Data extracted from a collection
================
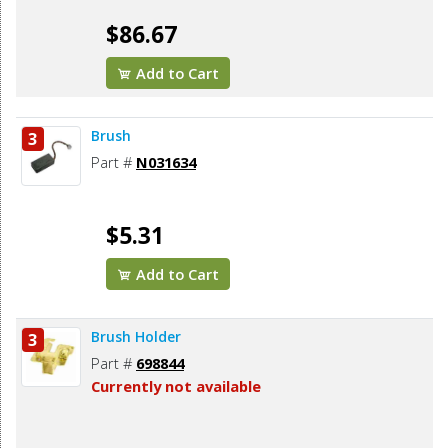
$86.67
Add to Cart
Brush
3
Part #
N031634
$5.31
Add to Cart
Brush Holder
3
Part #
698844
Currently not available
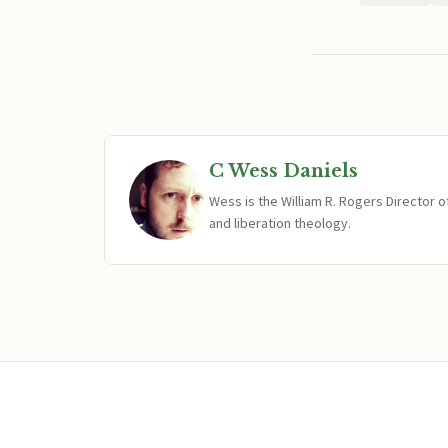
C Wess Daniels
Wess is the William R. Rogers Director 
and liberation theology.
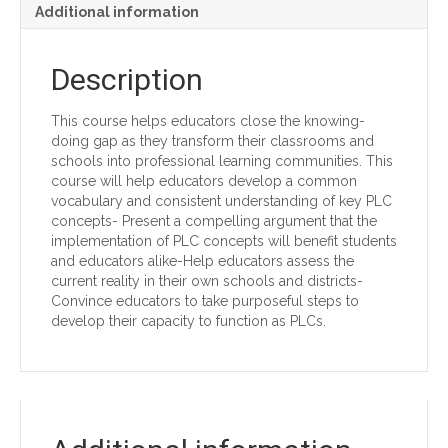
Additional information
Description
This course helps educators close the knowing-
doing gap as they transform their classrooms and
schools into professional learning communities. This
course will help educators develop a common
vocabulary and consistent understanding of key PLC
concepts- Present a compelling argument that the
implementation of PLC concepts will benefit students
and educators alike-Help educators assess the
current reality in their own schools and districts-
Convince educators to take purposeful steps to
develop their capacity to function as PLCs.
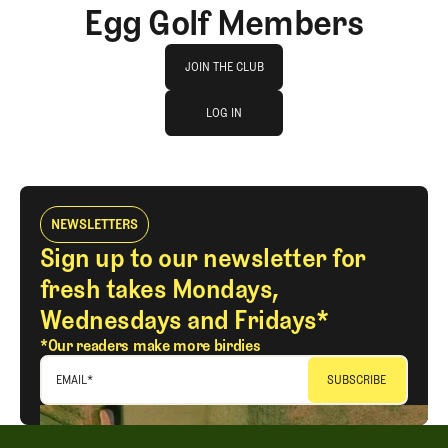
Egg Golf Members
Join The Club
JOIN THE CLUB
log in
JOIN THE CLUB
LOG IN
LOG IN
NEWSLETTERS
Sign up to our newsletter for
fresh takes Mondays,
Wednesdays and Fridays*
*Our readers make more birdies
EMAIL
*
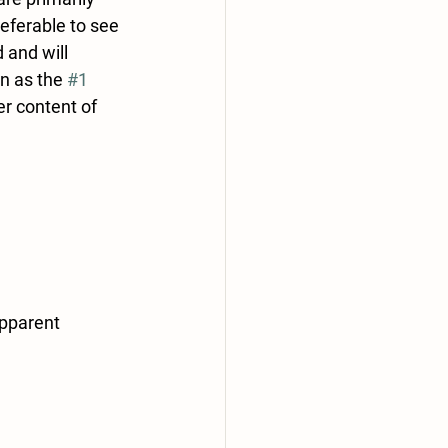
referable to see 
 and will 
n as the 
#1
er content of 
pparent 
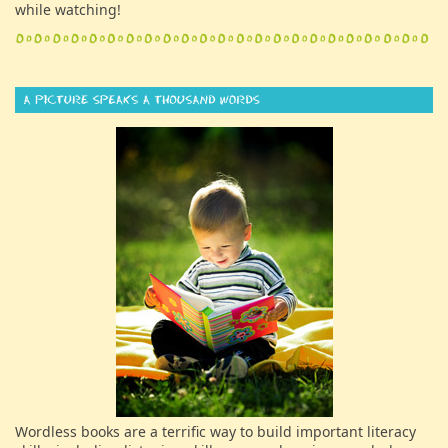
while watching!
Wordless books are a terrific way to build important literacy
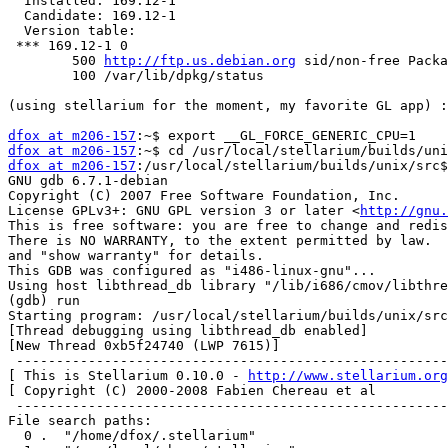
  Installed: 169.12-1

  Candidate: 169.12-1

  Version table:

 *** 169.12-1 0

        500 
http://ftp.us.debian.org
 sid/non-free Packa
        100 /var/lib/dpkg/status

(using stellarium for the moment, my favorite GL app) :
dfox at m206-157
dfox at m206-157
dfox at m206-157
:/usr/local/stellarium/builds/unix/src$
GNU gdb 6.7.1-debian

Copyright (C) 2007 Free Software Foundation, Inc.

License GPLv3+: GNU GPL version 3 or later <
http://gnu.
This is free software: you are free to change and redis
There is NO WARRANTY, to the extent permitted by law.  
and "show warranty" for details.

This GDB was configured as "i486-linux-gnu"...

Using host libthread_db library "/lib/i686/cmov/libthre
(gdb) run

Starting program: /usr/local/stellarium/builds/unix/src
[Thread debugging using libthread_db enabled]

[New Thread 0xb5f24740 (LWP 7615)]

 ------------------------------------------------------
[ This is Stellarium 0.10.0 - 
http://www.stellarium.org
[ Copyright (C) 2000-2008 Fabien Chereau et al         
 ------------------------------------------------------
File search paths:

  0 .  "/home/dfox/.stellarium"
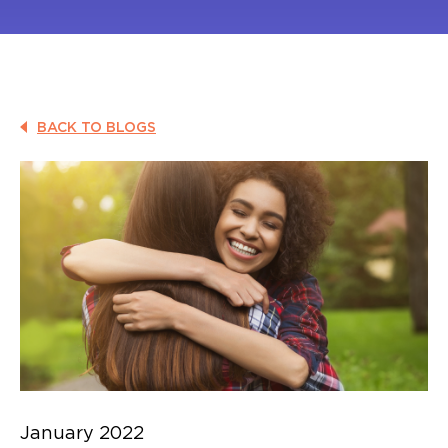
BACK TO BLOGS
January 2022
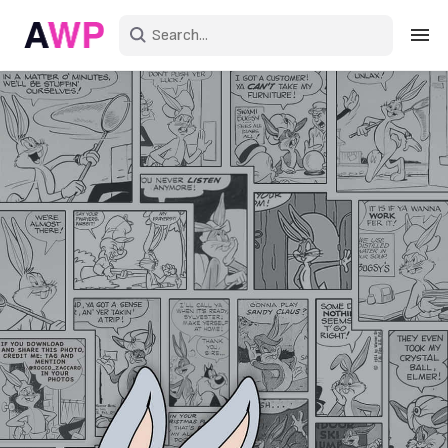
Sign in
Create an account
Explore Colors
Explore Devices
Explore Recent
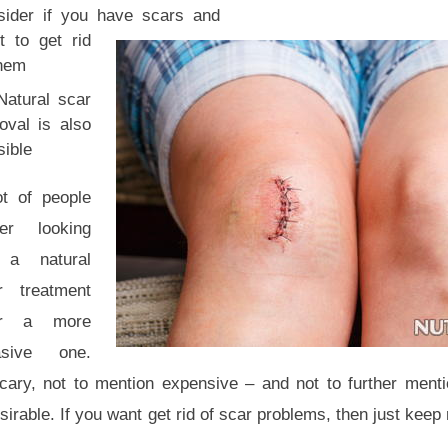
sider if you have scars and
t to get rid
them
Natural scar
oval is also
sible
ot of people
fer looking
 a natural
r treatment
er a more
asive one.
ary, not to mention expensive – and not to further mentio
rable. If you want get rid of scar problems, then just keep 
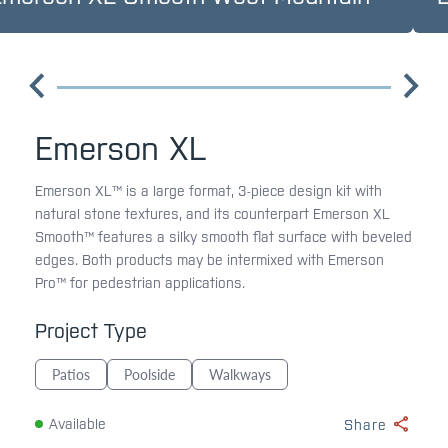
Emerson XL
Emerson XL™ is a large format, 3-piece design kit with
natural stone textures, and its counterpart Emerson XL
Smooth™ features a silky smooth flat surface with beveled
edges. Both products may be intermixed with Emerson
Pro™ for pedestrian applications.
Project Type
Patios
Poolside
Walkways
Available
Share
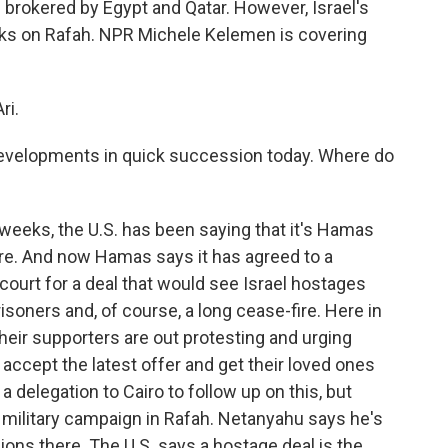
brokered by Egypt and Qatar. However, Israel's
ttacks on Rafah. NPR Michele Kelemen is covering
ri.
velopments in quick succession today. Where do
weeks, the U.S. has been saying that it's Hamas
fire. And now Hamas says it has agreed to a
s court for a deal that would see Israel hostages
isoners and, of course, a long cease-fire. Here in
their supporters are out protesting and urging
ccept the latest offer and get their loved ones
a delegation to Cairo to follow up on this, but
r military campaign in Rafah. Netanyahu says he's
ons there. The U.S. says a hostage deal is the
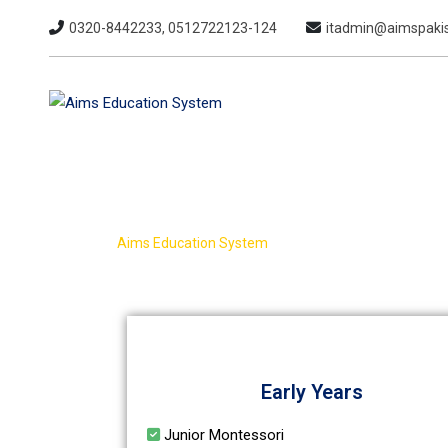
0320-8442233, 0512722123-124
itadmin@aimspakis
Academics
>
Aims Education System
Academics
Early Years
Junior Montessori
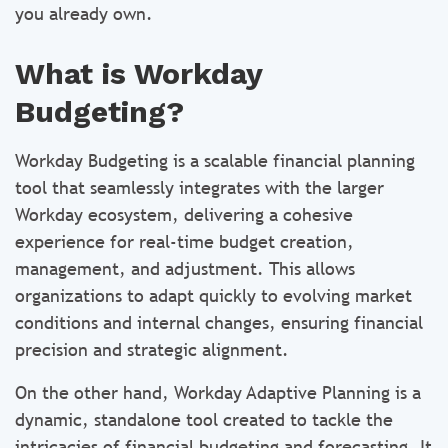
you already own.
What is Workday
Budgeting?
Workday Budgeting is a scalable financial planning
tool that seamlessly integrates with the larger
Workday ecosystem, delivering a cohesive
experience for real-time budget creation,
management, and adjustment. This allows
organizations to adapt quickly to evolving market
conditions and internal changes, ensuring financial
precision and strategic alignment.
On the other hand, Workday Adaptive Planning is a
dynamic, standalone tool created to tackle the
intricacies of financial budgeting and forecasting. It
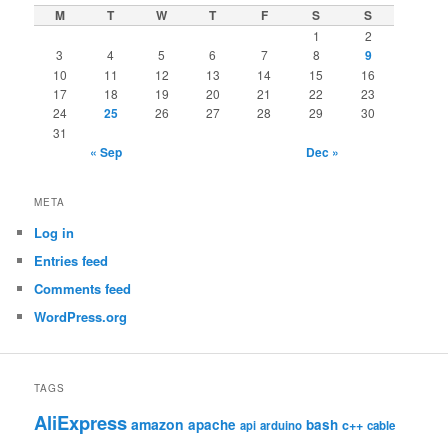
M
T
W
T
F
S
S
1
2
3
4
5
6
7
8
9
10
11
12
13
14
15
16
17
18
19
20
21
22
23
24
25
26
27
28
29
30
31
« Sep
Dec »
META
Log in
Entries feed
Comments feed
WordPress.org
TAGS
AliExpress
amazon
apache
bash
c++
api
arduino
cable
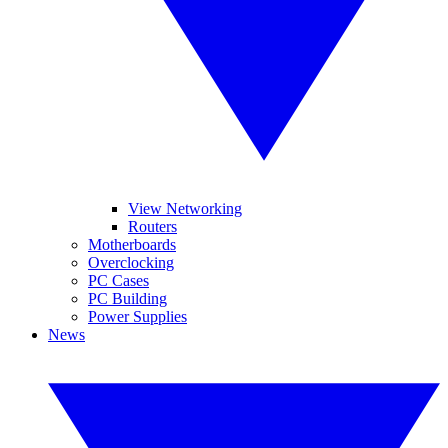
View Networking
Routers
Motherboards
Overclocking
PC Cases
PC Building
Power Supplies
News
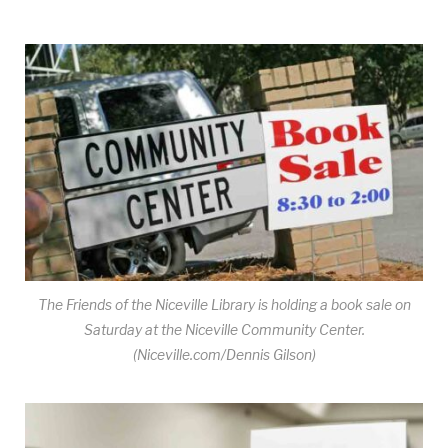
The Friends of the Niceville Library is holding a book sale on
Saturday at the Niceville Community Center.
(Niceville.com/Dennis Gilson)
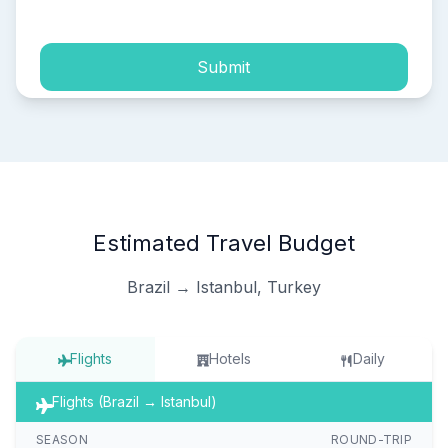
Submit
Estimated Travel Budget
Brazil → Istanbul, Turkey
Flights
Hotels
Daily
Flights (Brazil → Istanbul)
SEASON
ROUND-TRIP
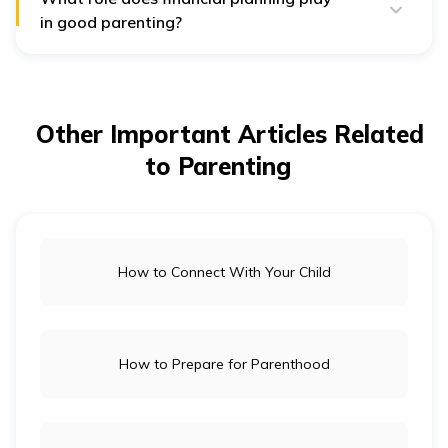
smoothly.
in good parenting?
Financial planning ensures your child’s needs,
education, healthcare, and lifestyle, are met without
stress. Hence, you must have emegrency fund, stocks,
PF, term and
health insurance
to finaicially support
your child future.
Other Important Articles Related
to Parenting
How to Connect With Your Child
How to Prepare for Parenthood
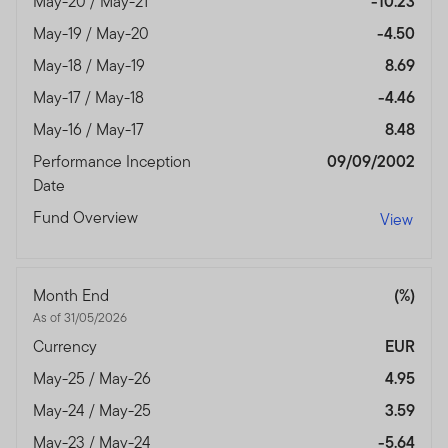
May-20 / May-21
-10.23
May-19 / May-20
-4.50
May-18 / May-19
8.69
May-17 / May-18
-4.46
May-16 / May-17
8.48
Performance Inception
09/09/2002
Date
Fund Overview
View
Month End
(%)
As of 31/05/2026
Currency
EUR
May-25 / May-26
4.95
May-24 / May-25
3.59
May-23 / May-24
-5.64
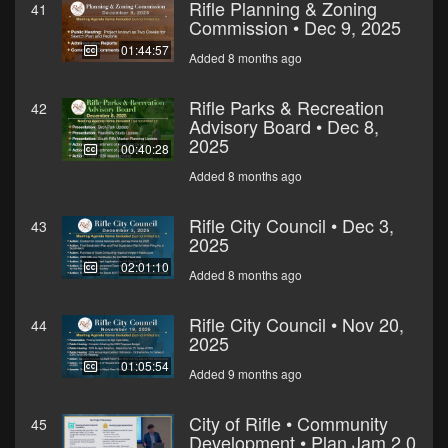
Rifle Planning & Zoning
41
Commission • Dec 9, 2025
01:44:57
Added 8 months ago
Rifle Parks & Recreation
42
Advisory Board • Dec 8,
2025
00:40:28
Added 8 months ago
Rifle City Council • Dec 3,
43
2025
02:01:10
Added 8 months ago
Rifle City Council • Nov 20,
44
2025
01:05:54
Added 9 months ago
City of Rifle • Community
45
Development • Plan Jam 2.0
================
List each line of the entries that holds the string "Rifle".

Rifle Planning & Zoning
Rifle Parks & Recreation
Rifle City Council • Dec 3,
Rifle City Council • Nov 20,
City of Rifle • Community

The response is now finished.